Er … no … actually. Just kidding. In Extraction 2—a nearly nonstop action fest, Hemsworth returns as Tyler Rake, a hunky, tough soldier of fortune, facing a mission upon which the life of a family depends. This may come as a surprise to fans of the first Extraction, since it ended with Tyler taking a bullet in his neck and falling off a bridge deep down into a river, seeming quite definitively dead.
But the original’s huge streaming success on Netflix—reportedly the service’s most-watched original production up to that point—mandated a resurrection. So director Sam Hargrave and writer Joe Russo start the new entry with a reprise of the “death” scene, followed by Tyler washing up ashore and miraculously being revived by a team of medics. To be fair, he is very much the worse for wear, spending months in the hospital and rehab: this gives the story what, in this genre, passes for at least a touch of realism.
It also means that—unlike Extraction, which was more or less all action from scene one—the sequel takes a little longer to gear up into a similar onslaught of action scenes.
Tyler’s faithful boss, Nik Khan (Golshifteh Farahani), sets him up with a nice retirement cabin in rural Austria, where he seems mildly content with his dog, a laptop, and a big screen TV. She also brings him all his personal belongings—which amount to a shoe box of memorabilia of his ex-wife (Olga Kurylenko) and his son, who died of leukemia at six. Tyler was off fighting in Afghanistan at the time—an abandonment leading to guilt feelings about his past.

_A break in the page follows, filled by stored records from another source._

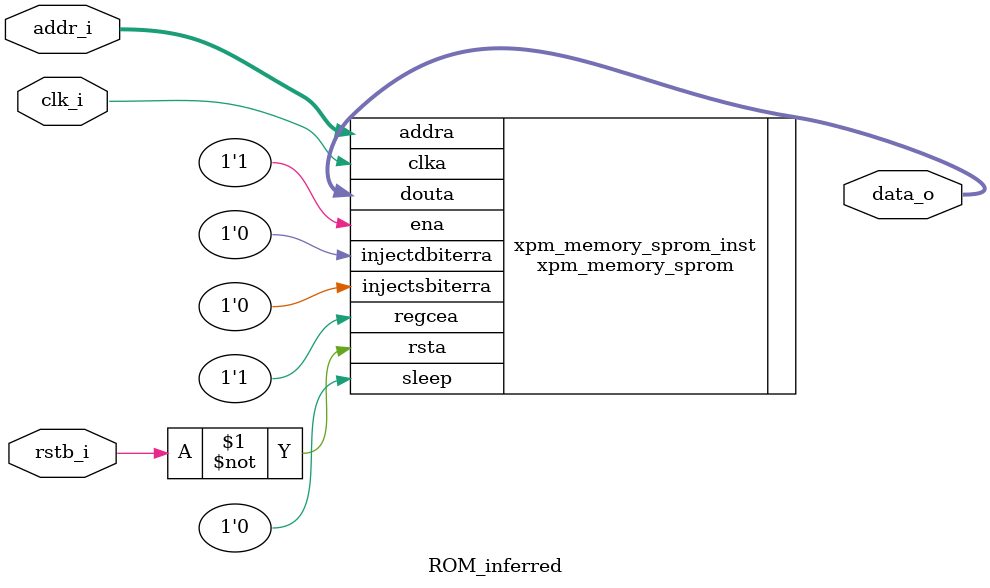
<source format=sv>
/**
Alex Knowlton
4/12/2023

Inferred block RAM using Xylinx Vivado.
*/

module ROM_inferred #(
    parameter N_BITS=8,
    parameter N_ADDR=8,
    parameter LAYER_NUMBER=4,
    parameter MEMORY_INDEX=1
) (
    input logic [$clog2(N_ADDR)-1:0] addr_i,
    output logic [N_BITS-1:0] data_o,
    input logic clk_i,
    input logic rstb_i
);
    localparam logic [7:0] zero = 8'h30;
    localparam logic [7:0] ones = zero + (MEMORY_INDEX % 10);
    localparam logic [7:0] tens = zero + ((MEMORY_INDEX / 10) % 10);
    localparam logic [7:0] hundreds = zero + (MEMORY_INDEX / 100);
    localparam logic [31:0] extension = ".mem";
    localparam logic [71:0] MEM_INIT = {zero+LAYER_NUMBER, 8'h5f, hundreds, tens, ones, extension};

    xpm_memory_sprom #(
        .ADDR_WIDTH_A($clog2(N_ADDR)),              // DECIMAL
        .MEMORY_INIT_FILE(MEM_INIT),     // String
        .MEMORY_OPTIMIZATION("true"),  // String
        .MEMORY_PRIMITIVE("block"),     // String
        .MEMORY_SIZE(N_ADDR*N_BITS),            // DECIMAL
        .MESSAGE_CONTROL(0),           // DECIMAL
        .READ_DATA_WIDTH_A(N_BITS),        // DECIMAL
        .READ_LATENCY_A(1),            // DECIMAL
        .READ_RESET_VALUE_A("0"),      // String
        .RST_MODE_A("SYNC"),           // String
        .SIM_ASSERT_CHK(0),            // DECIMAL; 0=disable simulation messages, 1=enable simulation messages
        .USE_MEM_INIT(1),              // DECIMAL
        .USE_MEM_INIT_MMI(0),          // DECIMAL
        .WAKEUP_TIME("disable_sleep")  // String
    )
    xpm_memory_sprom_inst (
        .douta(data_o),                   // READ_DATA_WIDTH_A-bit output: Data output for port A read operations.
        .addra(addr_i),                   // ADDR_WIDTH_A-bit input: Address for port A read operations.
        .clka(clk_i),                     // 1-bit input: Clock signal for port A.
        .ena(1'b1),                       // 1-bit input: Memory enable signal for port A. Must be high on clock
                                        // cycles when read operations are initiated. Pipelined internally.
        .rsta(~rstb_i),                     // 1-bit input: Reset signal for the final port A output register stage.
                                        // Synchronously resets output port douta to the value specified by
                                        // parameter READ_RESET_VALUE_A.
        .injectsbiterra(1'b0),
        .injectdbiterra(1'b0),
        .regcea(1'b1),
        .sleep(1'b0)
    );

endmodule
</source>
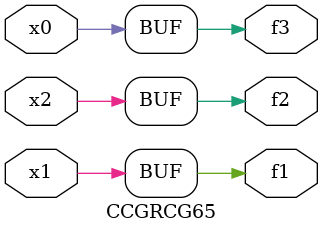
<source format=v>
module CCGRCG65(
	input x0, x1, x2,
	output f1, f2, f3
);
	assign f1 = x1;
	assign f2 = x2;
	assign f3 = x0;
endmodule

</source>
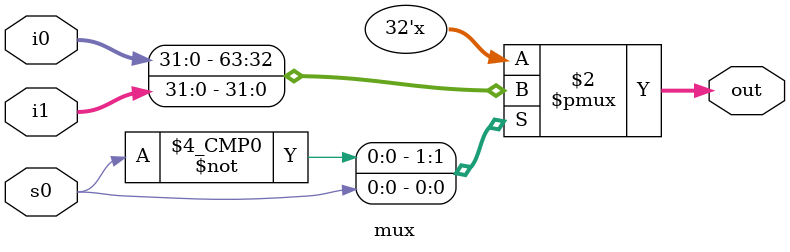
<source format=v>
/* 
mux operation 
*/

module mux #(parameter DATA_WIDTH = 32)(
	input [DATA_WIDTH-1:0] i0,i1,
	input s0,
	output reg [DATA_WIDTH-1:0] out);

	always@(*) begin
		case(s0)
			1'b0 : out = i0;
			1'b1 : out = i1;
		endcase
	end
endmodule

</source>
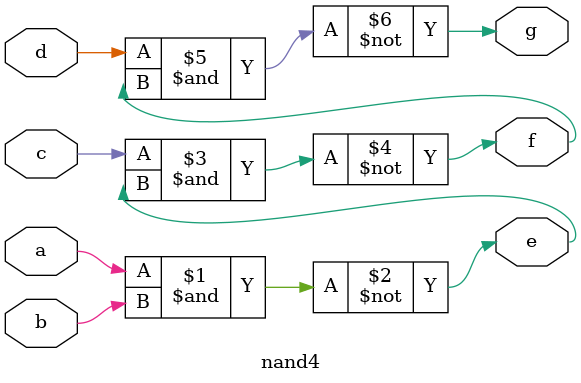
<source format=v>
`timescale 1ns / 1ps


module nand4(
    input a,b,c,d,
    output e,f,g

    );
    
    assign e = ~(a&b);
    assign f = ~(c&e);
    assign g = ~(d&f);
endmodule

</source>
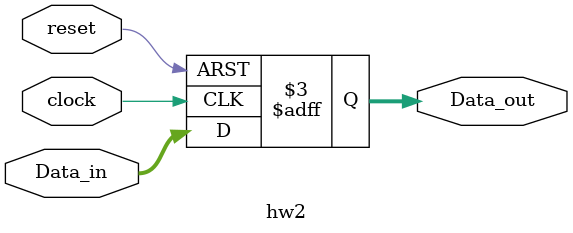
<source format=v>
`timescale 1ns / 1ps


module hw2(Data_in, clock, reset, Data_out);
    input [3:0] Data_in;
    input       clock, reset;
    output [3:0] Data_out;
    reg [3:0] Data_out;
    
    always @ (posedge reset or posedge clock)
        if (reset==1'b1) Data_out <=4'b0;
        else Data_out<=Data_in;
endmodule

</source>
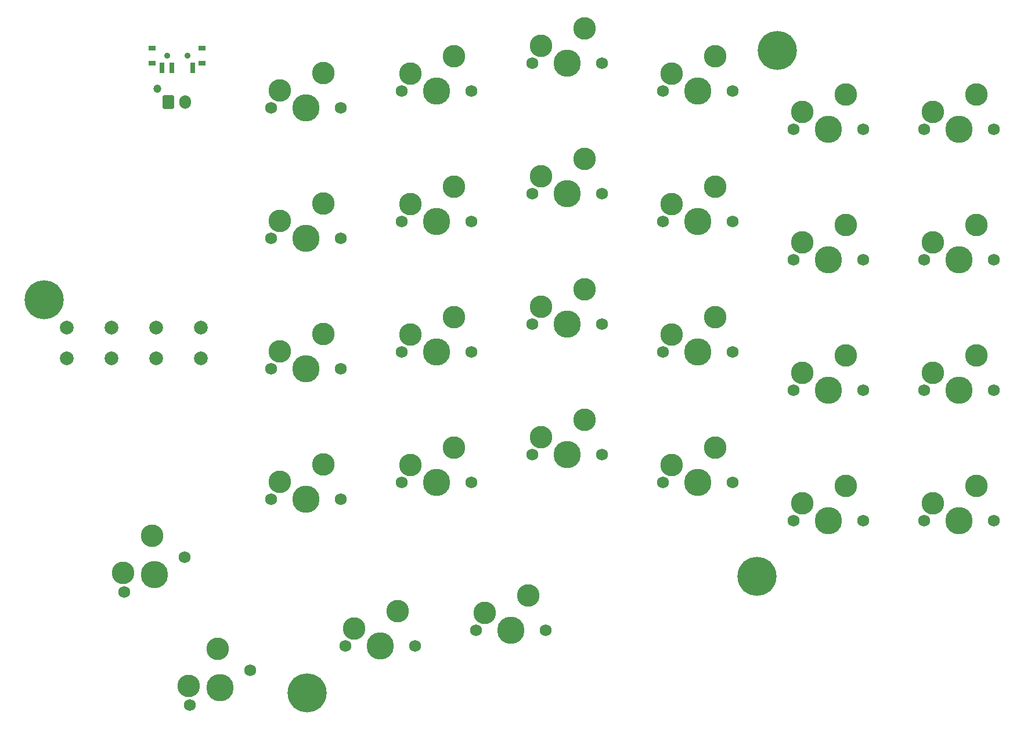
<source format=gbr>
%TF.GenerationSoftware,KiCad,Pcbnew,8.0.8*%
%TF.CreationDate,2025-02-12T11:53:30+01:00*%
%TF.ProjectId,PCB_d,5043425f-642e-46b6-9963-61645f706362,rev?*%
%TF.SameCoordinates,Original*%
%TF.FileFunction,Soldermask,Top*%
%TF.FilePolarity,Negative*%
%FSLAX46Y46*%
G04 Gerber Fmt 4.6, Leading zero omitted, Abs format (unit mm)*
G04 Created by KiCad (PCBNEW 8.0.8) date 2025-02-12 11:53:30*
%MOMM*%
%LPD*%
G01*
G04 APERTURE LIST*
G04 Aperture macros list*
%AMRoundRect*
0 Rectangle with rounded corners*
0 $1 Rounding radius*
0 $2 $3 $4 $5 $6 $7 $8 $9 X,Y pos of 4 corners*
0 Add a 4 corners polygon primitive as box body*
4,1,4,$2,$3,$4,$5,$6,$7,$8,$9,$2,$3,0*
0 Add four circle primitives for the rounded corners*
1,1,$1+$1,$2,$3*
1,1,$1+$1,$4,$5*
1,1,$1+$1,$6,$7*
1,1,$1+$1,$8,$9*
0 Add four rect primitives between the rounded corners*
20,1,$1+$1,$2,$3,$4,$5,0*
20,1,$1+$1,$4,$5,$6,$7,0*
20,1,$1+$1,$6,$7,$8,$9,0*
20,1,$1+$1,$8,$9,$2,$3,0*%
G04 Aperture macros list end*
%ADD10C,5.700000*%
%ADD11C,1.200000*%
%ADD12RoundRect,0.250000X-0.600000X-0.750000X0.600000X-0.750000X0.600000X0.750000X-0.600000X0.750000X0*%
%ADD13O,1.700000X2.000000*%
%ADD14C,2.000000*%
%ADD15R,1.000000X0.800000*%
%ADD16C,0.900000*%
%ADD17R,0.700000X1.500000*%
%ADD18C,1.750000*%
%ADD19C,3.987800*%
%ADD20C,3.300000*%
G04 APERTURE END LIST*
D10*
%TO.C,H4*%
X175310800Y-139192000D03*
%TD*%
%TO.C,H3*%
X243840000Y-45313600D03*
%TD*%
%TO.C,H2*%
X240944400Y-122123200D03*
%TD*%
%TO.C,H1*%
X136913250Y-81751100D03*
%TD*%
D11*
%TO.C,J3*%
X153449450Y-50909200D03*
D12*
X155049450Y-52909200D03*
D13*
X157549450Y-52909200D03*
%TD*%
D14*
%TO.C,SW27*%
X146761200Y-90350700D03*
X140261200Y-90350700D03*
X146761200Y-85850700D03*
X140261200Y-85850700D03*
%TD*%
D15*
%TO.C,SW2*%
X160008900Y-47211450D03*
X160008900Y-45001450D03*
D16*
X157858900Y-46101450D03*
X154858900Y-46101450D03*
D15*
X152708900Y-47211450D03*
X152708900Y-45001450D03*
D17*
X158608900Y-47861450D03*
X155608900Y-47861450D03*
X154108900Y-47861450D03*
%TD*%
D14*
%TO.C,SW1*%
X159764800Y-90350700D03*
X153264800Y-90350700D03*
X159764800Y-85850700D03*
X153264800Y-85850700D03*
%TD*%
D18*
%TO.C,SW24*%
X180212648Y-72771000D03*
D19*
X175132648Y-72771000D03*
D18*
X170052648Y-72771000D03*
D20*
X171322648Y-70231000D03*
X177672648Y-67691000D03*
%TD*%
D18*
%TO.C,SW12*%
X237362648Y-70358000D03*
D19*
X232282648Y-70358000D03*
D18*
X227202648Y-70358000D03*
D20*
X228472648Y-67818000D03*
X234822648Y-65278000D03*
%TD*%
D18*
%TO.C,SW35*%
X157424409Y-119385000D03*
D19*
X153025000Y-121925000D03*
D18*
X148625591Y-124465000D03*
D20*
X148455443Y-121630295D03*
X152684705Y-116255591D03*
%TD*%
D18*
%TO.C,SW8*%
X275462472Y-114046000D03*
D19*
X270382472Y-114046000D03*
D18*
X265302472Y-114046000D03*
D20*
X266572472Y-111506000D03*
X272922472Y-108966000D03*
%TD*%
D18*
%TO.C,SW13*%
X237362648Y-89408000D03*
D19*
X232282648Y-89408000D03*
D18*
X227202648Y-89408000D03*
D20*
X228472648Y-86868000D03*
X234822648Y-84328000D03*
%TD*%
D18*
%TO.C,SW16*%
X218312472Y-66294000D03*
D19*
X213232472Y-66294000D03*
D18*
X208152472Y-66294000D03*
D20*
X209422472Y-63754000D03*
X215772472Y-61214000D03*
%TD*%
D18*
%TO.C,SW25*%
X180212472Y-91821000D03*
D19*
X175132472Y-91821000D03*
D18*
X170052472Y-91821000D03*
D20*
X171322472Y-89281000D03*
X177672472Y-86741000D03*
%TD*%
D18*
%TO.C,SW26*%
X180212648Y-110871000D03*
D19*
X175132648Y-110871000D03*
D18*
X170052648Y-110871000D03*
D20*
X171322648Y-108331000D03*
X177672648Y-105791000D03*
%TD*%
D18*
%TO.C,SW21*%
X199262648Y-89408000D03*
D19*
X194182648Y-89408000D03*
D18*
X189102648Y-89408000D03*
D20*
X190372648Y-86868000D03*
X196722648Y-84328000D03*
%TD*%
D18*
%TO.C,SW37*%
X191008000Y-132334000D03*
D19*
X185928000Y-132334000D03*
D18*
X180848000Y-132334000D03*
D20*
X182118000Y-129794000D03*
X188468000Y-127254000D03*
%TD*%
D18*
%TO.C,SW7*%
X256412648Y-75946000D03*
D19*
X251332648Y-75946000D03*
D18*
X246252648Y-75946000D03*
D20*
X247522648Y-73406000D03*
X253872648Y-70866000D03*
%TD*%
D18*
%TO.C,SW20*%
X199262472Y-70358000D03*
D19*
X194182472Y-70358000D03*
D18*
X189102472Y-70358000D03*
D20*
X190372472Y-67818000D03*
X196722472Y-65278000D03*
%TD*%
D18*
%TO.C,SW38*%
X210080000Y-130000000D03*
D19*
X205000000Y-130000000D03*
D18*
X199920000Y-130000000D03*
D20*
X201190000Y-127460000D03*
X207540000Y-124920000D03*
%TD*%
D18*
%TO.C,SW19*%
X199262472Y-51308000D03*
D19*
X194182472Y-51308000D03*
D18*
X189102472Y-51308000D03*
D20*
X190372472Y-48768000D03*
X196722472Y-46228000D03*
%TD*%
D18*
%TO.C,SW17*%
X218312472Y-85344000D03*
D19*
X213232472Y-85344000D03*
D18*
X208152472Y-85344000D03*
D20*
X209422472Y-82804000D03*
X215772472Y-80264000D03*
%TD*%
D18*
%TO.C,SW36*%
X166959409Y-135890000D03*
D19*
X162560000Y-138430000D03*
D18*
X158160591Y-140970000D03*
D20*
X157990443Y-138135295D03*
X162219705Y-132760591D03*
%TD*%
D18*
%TO.C,SW9*%
X256412648Y-94996000D03*
D19*
X251332648Y-94996000D03*
D18*
X246252648Y-94996000D03*
D20*
X247522648Y-92456000D03*
X253872648Y-89916000D03*
%TD*%
D18*
%TO.C,SW22*%
X199262648Y-108458000D03*
D19*
X194182648Y-108458000D03*
D18*
X189102648Y-108458000D03*
D20*
X190372648Y-105918000D03*
X196722648Y-103378000D03*
%TD*%
D18*
%TO.C,SW6*%
X256412648Y-56896000D03*
D19*
X251332648Y-56896000D03*
D18*
X246252648Y-56896000D03*
D20*
X247522648Y-54356000D03*
X253872648Y-51816000D03*
%TD*%
D18*
%TO.C,SW18*%
X218312648Y-104394000D03*
D19*
X213232648Y-104394000D03*
D18*
X208152648Y-104394000D03*
D20*
X209422648Y-101854000D03*
X215772648Y-99314000D03*
%TD*%
D18*
%TO.C,SW3*%
X275462648Y-94996000D03*
D19*
X270382648Y-94996000D03*
D18*
X265302648Y-94996000D03*
D20*
X266572648Y-92456000D03*
X272922648Y-89916000D03*
%TD*%
D18*
%TO.C,SW10*%
X256412472Y-114046000D03*
D19*
X251332472Y-114046000D03*
D18*
X246252472Y-114046000D03*
D20*
X247522472Y-111506000D03*
X253872472Y-108966000D03*
%TD*%
D18*
%TO.C,SW14*%
X237362472Y-108458000D03*
D19*
X232282472Y-108458000D03*
D18*
X227202472Y-108458000D03*
D20*
X228472472Y-105918000D03*
X234822472Y-103378000D03*
%TD*%
D18*
%TO.C,SW4*%
X275462472Y-56896000D03*
D19*
X270382472Y-56896000D03*
D18*
X265302472Y-56896000D03*
D20*
X266572472Y-54356000D03*
X272922472Y-51816000D03*
%TD*%
D18*
%TO.C,SW23*%
X180212648Y-53721000D03*
D19*
X175132648Y-53721000D03*
D18*
X170052648Y-53721000D03*
D20*
X171322648Y-51181000D03*
X177672648Y-48641000D03*
%TD*%
D18*
%TO.C,SW5*%
X275462472Y-75946000D03*
D19*
X270382472Y-75946000D03*
D18*
X265302472Y-75946000D03*
D20*
X266572472Y-73406000D03*
X272922472Y-70866000D03*
%TD*%
D18*
%TO.C,SW15*%
X218312648Y-47244000D03*
D19*
X213232648Y-47244000D03*
D18*
X208152648Y-47244000D03*
D20*
X209422648Y-44704000D03*
X215772648Y-42164000D03*
%TD*%
D18*
%TO.C,SW11*%
X237362648Y-51308000D03*
D19*
X232282648Y-51308000D03*
D18*
X227202648Y-51308000D03*
D20*
X228472648Y-48768000D03*
X234822648Y-46228000D03*
%TD*%
M02*

</source>
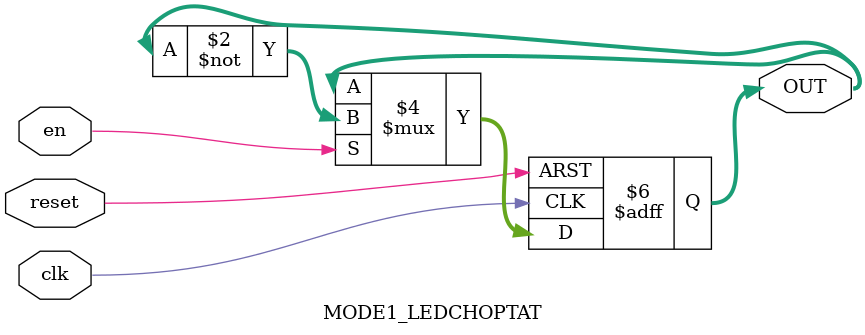
<source format=v>
`timescale 1ns / 1ps
module MODE1_LEDCHOPTAT(clk, reset, en, OUT);
	input clk;
	input reset;
	input en;
	output reg [7:0] OUT;
	always@(posedge clk, posedge reset)
	begin
		if (reset)
			OUT = 8'b0000_0000;
		else
			if (en)
				OUT = ~OUT;
			else
				OUT = OUT;
	end
endmodule

</source>
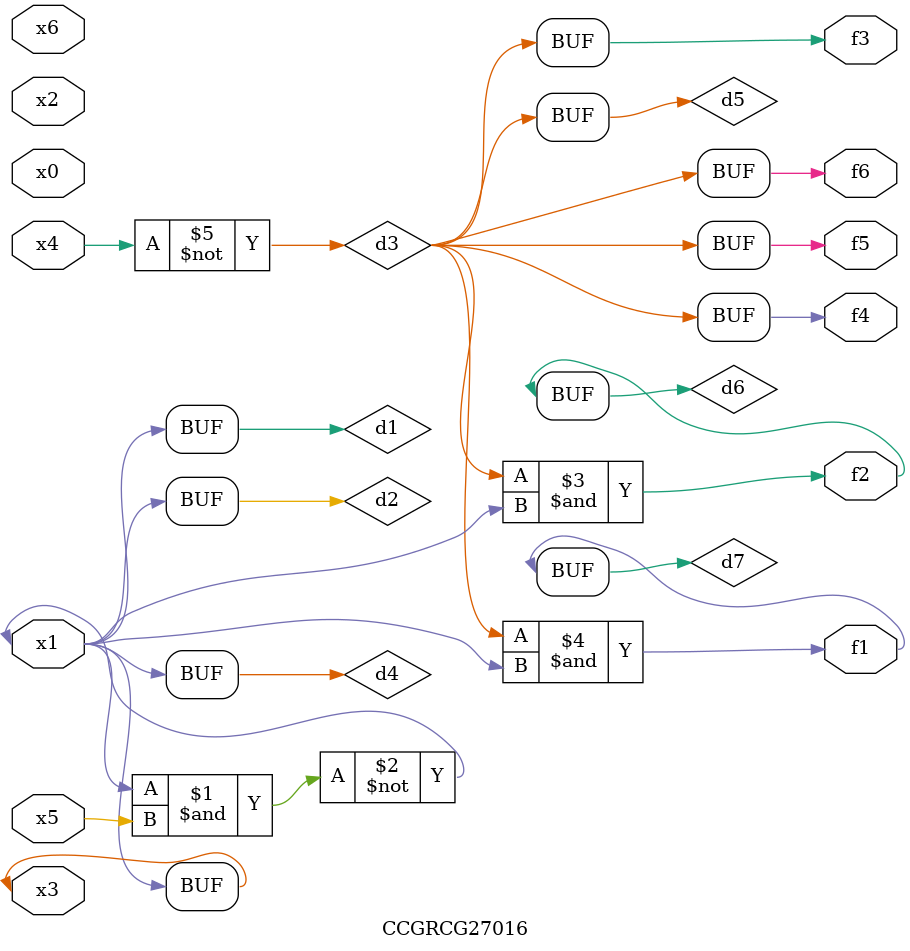
<source format=v>
module CCGRCG27016(
	input x0, x1, x2, x3, x4, x5, x6,
	output f1, f2, f3, f4, f5, f6
);

	wire d1, d2, d3, d4, d5, d6, d7;

	buf (d1, x1, x3);
	nand (d2, x1, x5);
	not (d3, x4);
	buf (d4, d1, d2);
	buf (d5, d3);
	and (d6, d3, d4);
	and (d7, d3, d4);
	assign f1 = d7;
	assign f2 = d6;
	assign f3 = d5;
	assign f4 = d5;
	assign f5 = d5;
	assign f6 = d5;
endmodule

</source>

After an indeterminate period of time, Tyler is contacted by the mysterious Alcott (Idris Elba), who wants him to unretire. Elba’s two scenes total less than five minutes, which makes sense since, as always, he dominates the screen to a degree that Hemsworth can only dream of. Given Tyler’s diminished condition, he rebuffs the offer of a new mission … until Alcott releases a zinger: this mission involves the Tyler’s ex-wife’s sister, Ketevan (Tinatin Dalakishvili) and her two kids, who are being held in a Georgian prison. Seems that Ketevan’s husband, a mobster, doesn’t have enough juice to get out of jail, but does have enough to arrange for his family to be held there with him.